* [REQUEST A] Select every line of the records below that contains the string "this".
-- BEGIN EXCERPT PROVIDED --
As long as QEMU acts in the same way as real hardware we should be
okay.  Will real hardware change the mappings immediately and abort
the DMA from the device if it tries to access an invalidated address?

Stefan
Isaku Yamahata July 2, 2010, 9:41 a.m. UTC | #4
On Fri, Jul 02, 2010 at 09:03:39AM +0100, Stefan Hajnoczi wrote:
> On Thu, Jul 1, 2010 at 8:30 PM, Eduard - Gabriel Munteanu
> <eduard.munteanu@linux360.ro> wrote:
> > On Wed, Jun 30, 2010 at 09:37:31AM +0100, Stefan Hajnoczi wrote:
> >> On Tue, Jun 29, 2010 at 6:25 PM, Eduard - Gabriel Munteanu
> >> <eduard.munteanu@linux360.ro> wrote:
> >> > On the other hand, we could just leave it alone for now. Changing
> >> > mappings during DMA is stupid anyway: I don't think the guest can
> >> > recover the results of DMA safely, even though it might be used on
> >> > transfers in progress you simply don't care about anymore. Paul Brook
> >> > suggested we could update the cpu_physical_memory_map() mappings
> >> > somehow, but I think that's kinda difficult to accomplish.
> >>
> >> A malicious or broken guest shouldn't be able to crash or corrupt QEMU
> >> process memory. ?The IOMMU can only map from bus addresses to guest
> >> physical RAM (?) so the worst the guest can do here is corrupt itself?
> >>
> > That's true, but it's fair to be concerned about the guest itself.
> > Imagine it runs some possibly malicious apps which program the hardware
> > to do DMA. That should be safe when a IOMMU is present.
> >
> > But suddenly the guest OS changes mappings and expects the IOMMU to
> > enforce them as soon as invalidation commands are completed. The guest
> > then reclaims the old space for other uses. This leaves an opportunity
> > for those processes to corrupt or read sensitive data.

In such a case, OS should put device into quiescence by reset like
pci bus reset or pcie function level reset.
pci bus reset patch hasn't been merged yet, though.
It needs clean up/generalization.
-- END EXCERPT PROVIDED --
-- BEGIN RECORD EXCERPTS --
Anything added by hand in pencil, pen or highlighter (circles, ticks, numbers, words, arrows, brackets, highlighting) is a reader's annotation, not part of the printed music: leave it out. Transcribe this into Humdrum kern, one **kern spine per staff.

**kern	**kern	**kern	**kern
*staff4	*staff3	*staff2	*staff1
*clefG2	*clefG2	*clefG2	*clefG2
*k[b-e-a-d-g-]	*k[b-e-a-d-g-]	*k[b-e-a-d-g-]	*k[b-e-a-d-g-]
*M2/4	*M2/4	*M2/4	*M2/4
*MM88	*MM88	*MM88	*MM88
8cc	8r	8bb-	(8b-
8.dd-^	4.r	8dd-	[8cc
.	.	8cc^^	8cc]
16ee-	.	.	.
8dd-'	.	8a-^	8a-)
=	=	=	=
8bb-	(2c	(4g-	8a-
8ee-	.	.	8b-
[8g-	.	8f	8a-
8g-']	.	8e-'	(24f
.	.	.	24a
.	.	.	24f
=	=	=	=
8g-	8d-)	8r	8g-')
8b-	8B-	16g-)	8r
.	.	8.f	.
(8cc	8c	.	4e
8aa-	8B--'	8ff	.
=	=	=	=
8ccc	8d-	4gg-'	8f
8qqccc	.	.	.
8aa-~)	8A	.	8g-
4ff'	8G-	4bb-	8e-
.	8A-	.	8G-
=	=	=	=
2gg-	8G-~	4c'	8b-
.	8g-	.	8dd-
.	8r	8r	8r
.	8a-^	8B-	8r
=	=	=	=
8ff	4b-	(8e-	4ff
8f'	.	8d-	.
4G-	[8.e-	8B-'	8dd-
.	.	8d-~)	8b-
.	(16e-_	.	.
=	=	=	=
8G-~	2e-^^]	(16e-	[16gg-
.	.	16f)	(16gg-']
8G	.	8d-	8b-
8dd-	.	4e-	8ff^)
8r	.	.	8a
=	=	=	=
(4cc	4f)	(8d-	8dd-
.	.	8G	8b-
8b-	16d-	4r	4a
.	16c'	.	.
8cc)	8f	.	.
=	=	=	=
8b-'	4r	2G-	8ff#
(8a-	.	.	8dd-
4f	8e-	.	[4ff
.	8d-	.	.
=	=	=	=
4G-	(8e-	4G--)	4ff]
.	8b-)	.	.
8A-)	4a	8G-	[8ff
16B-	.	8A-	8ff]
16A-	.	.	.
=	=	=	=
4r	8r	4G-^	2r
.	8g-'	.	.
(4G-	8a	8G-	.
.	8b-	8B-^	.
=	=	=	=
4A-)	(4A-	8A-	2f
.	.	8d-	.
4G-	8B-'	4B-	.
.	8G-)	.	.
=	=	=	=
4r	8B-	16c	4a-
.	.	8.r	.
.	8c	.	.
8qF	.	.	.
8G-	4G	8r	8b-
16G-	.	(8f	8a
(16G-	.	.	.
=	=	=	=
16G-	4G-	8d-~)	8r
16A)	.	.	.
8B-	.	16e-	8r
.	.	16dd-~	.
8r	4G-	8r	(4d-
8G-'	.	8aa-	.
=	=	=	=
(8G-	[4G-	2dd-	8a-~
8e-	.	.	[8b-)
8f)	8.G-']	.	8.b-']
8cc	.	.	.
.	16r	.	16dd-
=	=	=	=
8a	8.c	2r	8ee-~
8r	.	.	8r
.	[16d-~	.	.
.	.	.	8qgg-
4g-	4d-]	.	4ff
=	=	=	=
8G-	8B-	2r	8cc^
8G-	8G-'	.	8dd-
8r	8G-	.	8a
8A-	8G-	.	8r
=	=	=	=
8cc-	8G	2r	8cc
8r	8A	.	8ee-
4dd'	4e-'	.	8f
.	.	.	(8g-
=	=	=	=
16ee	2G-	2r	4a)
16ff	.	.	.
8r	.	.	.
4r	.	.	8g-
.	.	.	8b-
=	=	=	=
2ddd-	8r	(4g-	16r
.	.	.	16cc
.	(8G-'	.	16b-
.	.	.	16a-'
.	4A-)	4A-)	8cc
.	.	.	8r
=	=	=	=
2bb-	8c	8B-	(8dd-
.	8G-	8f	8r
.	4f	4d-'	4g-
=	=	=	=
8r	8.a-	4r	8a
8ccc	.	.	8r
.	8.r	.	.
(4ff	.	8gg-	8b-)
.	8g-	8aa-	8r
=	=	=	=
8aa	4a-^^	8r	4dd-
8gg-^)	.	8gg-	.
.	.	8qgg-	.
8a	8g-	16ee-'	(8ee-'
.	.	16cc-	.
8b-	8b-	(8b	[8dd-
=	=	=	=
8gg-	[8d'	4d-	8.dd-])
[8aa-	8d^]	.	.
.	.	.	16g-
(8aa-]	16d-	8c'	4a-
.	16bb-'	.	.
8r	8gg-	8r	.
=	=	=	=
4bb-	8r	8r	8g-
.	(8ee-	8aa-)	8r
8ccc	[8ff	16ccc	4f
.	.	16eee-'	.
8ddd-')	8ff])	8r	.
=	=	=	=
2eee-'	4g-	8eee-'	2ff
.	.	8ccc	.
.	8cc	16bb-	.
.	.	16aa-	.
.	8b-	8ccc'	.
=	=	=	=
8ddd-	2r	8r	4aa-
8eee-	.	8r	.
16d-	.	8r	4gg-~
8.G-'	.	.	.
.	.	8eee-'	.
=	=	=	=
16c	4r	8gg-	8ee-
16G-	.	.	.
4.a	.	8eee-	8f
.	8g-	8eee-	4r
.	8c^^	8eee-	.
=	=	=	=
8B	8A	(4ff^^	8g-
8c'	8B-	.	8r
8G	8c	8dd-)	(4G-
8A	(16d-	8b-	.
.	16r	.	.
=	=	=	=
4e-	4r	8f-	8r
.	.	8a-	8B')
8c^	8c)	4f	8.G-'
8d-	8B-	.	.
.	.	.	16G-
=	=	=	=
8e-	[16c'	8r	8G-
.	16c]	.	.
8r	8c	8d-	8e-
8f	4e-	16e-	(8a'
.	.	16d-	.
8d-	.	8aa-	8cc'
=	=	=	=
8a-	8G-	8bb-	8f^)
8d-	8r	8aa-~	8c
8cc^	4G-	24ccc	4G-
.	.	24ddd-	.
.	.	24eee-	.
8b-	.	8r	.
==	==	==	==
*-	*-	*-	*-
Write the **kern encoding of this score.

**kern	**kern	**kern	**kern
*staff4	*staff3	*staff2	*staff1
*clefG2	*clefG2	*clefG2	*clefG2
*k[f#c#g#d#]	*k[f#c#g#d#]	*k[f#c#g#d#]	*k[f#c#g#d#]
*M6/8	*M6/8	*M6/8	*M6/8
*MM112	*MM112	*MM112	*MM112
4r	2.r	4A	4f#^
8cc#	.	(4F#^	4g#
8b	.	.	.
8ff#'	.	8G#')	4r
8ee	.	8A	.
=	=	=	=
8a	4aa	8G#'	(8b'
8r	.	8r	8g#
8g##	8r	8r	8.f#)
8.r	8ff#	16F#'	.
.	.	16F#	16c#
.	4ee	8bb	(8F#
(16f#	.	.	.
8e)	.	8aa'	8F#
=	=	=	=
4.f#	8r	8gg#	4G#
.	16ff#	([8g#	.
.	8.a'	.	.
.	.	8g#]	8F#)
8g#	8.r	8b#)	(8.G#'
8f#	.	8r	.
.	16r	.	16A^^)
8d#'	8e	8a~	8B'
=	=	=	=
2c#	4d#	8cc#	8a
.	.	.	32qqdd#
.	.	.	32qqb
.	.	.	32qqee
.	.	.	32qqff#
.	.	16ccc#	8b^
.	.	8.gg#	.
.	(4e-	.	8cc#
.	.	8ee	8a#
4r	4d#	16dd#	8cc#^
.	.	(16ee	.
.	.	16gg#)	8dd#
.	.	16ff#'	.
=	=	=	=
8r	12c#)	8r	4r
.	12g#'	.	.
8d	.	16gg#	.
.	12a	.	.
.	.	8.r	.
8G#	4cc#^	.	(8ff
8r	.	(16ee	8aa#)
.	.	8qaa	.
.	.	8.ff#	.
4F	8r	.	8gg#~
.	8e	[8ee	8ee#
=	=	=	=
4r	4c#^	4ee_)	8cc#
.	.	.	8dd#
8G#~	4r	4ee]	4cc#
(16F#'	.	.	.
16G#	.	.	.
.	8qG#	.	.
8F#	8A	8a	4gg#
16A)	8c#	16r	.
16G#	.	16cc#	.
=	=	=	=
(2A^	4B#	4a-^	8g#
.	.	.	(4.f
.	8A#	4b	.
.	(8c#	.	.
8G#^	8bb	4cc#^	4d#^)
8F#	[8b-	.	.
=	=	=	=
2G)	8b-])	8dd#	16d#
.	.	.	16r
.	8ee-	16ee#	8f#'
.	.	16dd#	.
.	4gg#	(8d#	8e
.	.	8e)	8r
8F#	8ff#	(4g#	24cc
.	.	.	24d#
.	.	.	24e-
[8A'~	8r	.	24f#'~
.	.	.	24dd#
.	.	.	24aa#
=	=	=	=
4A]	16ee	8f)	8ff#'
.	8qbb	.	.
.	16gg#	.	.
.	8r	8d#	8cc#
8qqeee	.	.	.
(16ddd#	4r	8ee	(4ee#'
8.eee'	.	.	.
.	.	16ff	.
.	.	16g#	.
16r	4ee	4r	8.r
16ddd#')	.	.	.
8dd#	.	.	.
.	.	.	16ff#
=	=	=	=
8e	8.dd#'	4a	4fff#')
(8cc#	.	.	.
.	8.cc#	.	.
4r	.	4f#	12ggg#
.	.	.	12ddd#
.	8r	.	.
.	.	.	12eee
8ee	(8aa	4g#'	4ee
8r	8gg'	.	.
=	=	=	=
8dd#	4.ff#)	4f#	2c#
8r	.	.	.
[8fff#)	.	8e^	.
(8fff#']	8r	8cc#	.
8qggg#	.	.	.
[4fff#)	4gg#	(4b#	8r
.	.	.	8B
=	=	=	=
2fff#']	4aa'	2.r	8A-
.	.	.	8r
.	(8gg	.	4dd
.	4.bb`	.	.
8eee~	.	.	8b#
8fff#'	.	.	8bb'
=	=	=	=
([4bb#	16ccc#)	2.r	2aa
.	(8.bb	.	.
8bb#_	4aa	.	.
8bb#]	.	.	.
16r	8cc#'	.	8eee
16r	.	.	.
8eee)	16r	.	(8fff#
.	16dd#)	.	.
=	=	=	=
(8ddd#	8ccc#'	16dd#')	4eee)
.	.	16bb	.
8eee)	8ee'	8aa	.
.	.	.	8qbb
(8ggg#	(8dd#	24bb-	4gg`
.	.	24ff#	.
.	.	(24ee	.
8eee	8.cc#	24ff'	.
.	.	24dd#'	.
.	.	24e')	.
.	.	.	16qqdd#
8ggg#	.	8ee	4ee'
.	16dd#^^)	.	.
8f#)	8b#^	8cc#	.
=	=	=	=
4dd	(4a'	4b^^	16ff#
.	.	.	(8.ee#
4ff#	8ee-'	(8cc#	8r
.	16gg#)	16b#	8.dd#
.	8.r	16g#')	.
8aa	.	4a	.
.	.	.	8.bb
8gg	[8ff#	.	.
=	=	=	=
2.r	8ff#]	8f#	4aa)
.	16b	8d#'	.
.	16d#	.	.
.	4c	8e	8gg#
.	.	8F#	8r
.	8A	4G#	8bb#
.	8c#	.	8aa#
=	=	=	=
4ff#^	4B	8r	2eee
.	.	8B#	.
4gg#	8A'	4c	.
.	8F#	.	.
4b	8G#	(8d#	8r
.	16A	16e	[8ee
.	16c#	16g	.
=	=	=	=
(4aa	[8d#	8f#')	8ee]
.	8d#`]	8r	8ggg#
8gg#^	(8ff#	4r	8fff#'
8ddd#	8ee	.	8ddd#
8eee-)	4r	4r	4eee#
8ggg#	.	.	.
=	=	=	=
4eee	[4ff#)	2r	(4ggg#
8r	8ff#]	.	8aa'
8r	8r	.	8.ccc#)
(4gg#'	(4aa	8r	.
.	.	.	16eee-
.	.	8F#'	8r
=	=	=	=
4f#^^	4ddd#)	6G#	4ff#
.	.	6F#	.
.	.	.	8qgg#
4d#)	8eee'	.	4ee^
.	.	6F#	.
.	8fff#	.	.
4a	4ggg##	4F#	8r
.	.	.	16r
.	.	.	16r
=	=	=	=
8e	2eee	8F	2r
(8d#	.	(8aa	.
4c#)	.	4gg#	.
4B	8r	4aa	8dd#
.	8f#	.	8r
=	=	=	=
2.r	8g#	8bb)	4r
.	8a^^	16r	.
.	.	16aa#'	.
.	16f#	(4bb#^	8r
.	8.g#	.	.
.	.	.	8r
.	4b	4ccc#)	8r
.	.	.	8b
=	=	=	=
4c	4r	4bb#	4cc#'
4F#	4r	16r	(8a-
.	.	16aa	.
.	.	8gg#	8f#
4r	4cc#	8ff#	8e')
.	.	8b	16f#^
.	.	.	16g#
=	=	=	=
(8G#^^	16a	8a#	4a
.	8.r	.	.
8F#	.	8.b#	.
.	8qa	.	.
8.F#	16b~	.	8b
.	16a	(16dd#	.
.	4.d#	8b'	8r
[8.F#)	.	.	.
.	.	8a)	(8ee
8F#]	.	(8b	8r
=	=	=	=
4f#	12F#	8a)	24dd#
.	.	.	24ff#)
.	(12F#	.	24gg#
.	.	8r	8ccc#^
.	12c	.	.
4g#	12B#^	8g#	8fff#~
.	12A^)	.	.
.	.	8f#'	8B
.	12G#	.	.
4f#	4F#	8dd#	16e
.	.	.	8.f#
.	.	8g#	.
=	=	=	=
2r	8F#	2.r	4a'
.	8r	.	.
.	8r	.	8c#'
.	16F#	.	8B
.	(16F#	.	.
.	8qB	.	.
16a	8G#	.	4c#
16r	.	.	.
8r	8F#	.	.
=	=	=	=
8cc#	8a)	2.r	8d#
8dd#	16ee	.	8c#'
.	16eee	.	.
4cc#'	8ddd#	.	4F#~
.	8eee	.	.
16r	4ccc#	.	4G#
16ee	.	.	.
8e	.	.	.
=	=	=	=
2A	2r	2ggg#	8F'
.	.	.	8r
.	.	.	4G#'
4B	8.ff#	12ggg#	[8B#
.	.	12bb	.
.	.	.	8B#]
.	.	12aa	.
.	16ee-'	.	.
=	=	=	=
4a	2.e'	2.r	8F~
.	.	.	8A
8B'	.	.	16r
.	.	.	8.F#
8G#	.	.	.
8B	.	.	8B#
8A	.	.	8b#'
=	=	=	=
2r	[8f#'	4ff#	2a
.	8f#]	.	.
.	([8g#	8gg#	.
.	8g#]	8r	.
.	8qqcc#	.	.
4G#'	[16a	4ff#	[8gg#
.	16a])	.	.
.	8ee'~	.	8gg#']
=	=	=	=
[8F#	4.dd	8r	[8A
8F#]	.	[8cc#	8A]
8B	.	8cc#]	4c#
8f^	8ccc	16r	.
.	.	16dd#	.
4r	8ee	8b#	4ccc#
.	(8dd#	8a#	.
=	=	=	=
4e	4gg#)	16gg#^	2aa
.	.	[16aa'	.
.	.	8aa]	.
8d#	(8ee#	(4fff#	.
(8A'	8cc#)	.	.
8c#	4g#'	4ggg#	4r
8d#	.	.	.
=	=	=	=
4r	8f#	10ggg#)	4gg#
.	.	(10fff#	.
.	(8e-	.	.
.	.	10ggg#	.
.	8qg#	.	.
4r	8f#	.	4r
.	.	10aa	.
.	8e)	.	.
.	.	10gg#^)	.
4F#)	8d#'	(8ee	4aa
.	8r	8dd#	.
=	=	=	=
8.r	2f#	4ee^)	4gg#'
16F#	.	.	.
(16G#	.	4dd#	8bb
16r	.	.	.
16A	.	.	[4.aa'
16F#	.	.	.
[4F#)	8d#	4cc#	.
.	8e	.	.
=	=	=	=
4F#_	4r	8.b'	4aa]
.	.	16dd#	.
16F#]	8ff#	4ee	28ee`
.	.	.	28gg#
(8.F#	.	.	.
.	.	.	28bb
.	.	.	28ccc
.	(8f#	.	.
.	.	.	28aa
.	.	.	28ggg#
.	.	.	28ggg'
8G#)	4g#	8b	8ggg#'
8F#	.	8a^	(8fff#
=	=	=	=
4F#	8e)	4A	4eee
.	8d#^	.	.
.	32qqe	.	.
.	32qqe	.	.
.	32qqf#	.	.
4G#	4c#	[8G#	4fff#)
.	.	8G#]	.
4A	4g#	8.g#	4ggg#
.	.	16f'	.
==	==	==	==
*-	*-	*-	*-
-- END RECORD EXCERPTS --
* [REQUEST B] List each distinct calendar date that appears in the excerpt on IOMMU mappings during DMA.

* [CORRECT RESPONSE A]
Anything added by hand in pencil, pen or highlighter (circles, ticks, numbers, words, arrows, brackets, highlighting) is a reader's annotation, not part of the printed music: leave it out. Transcribe this into Humdrum kern, one **kern spine per staff.
Write the **kern encoding of this score.

* [CORRECT RESPONSE B]
June 29, 2010
June 30, 2010
July 1, 2010
July 2, 2010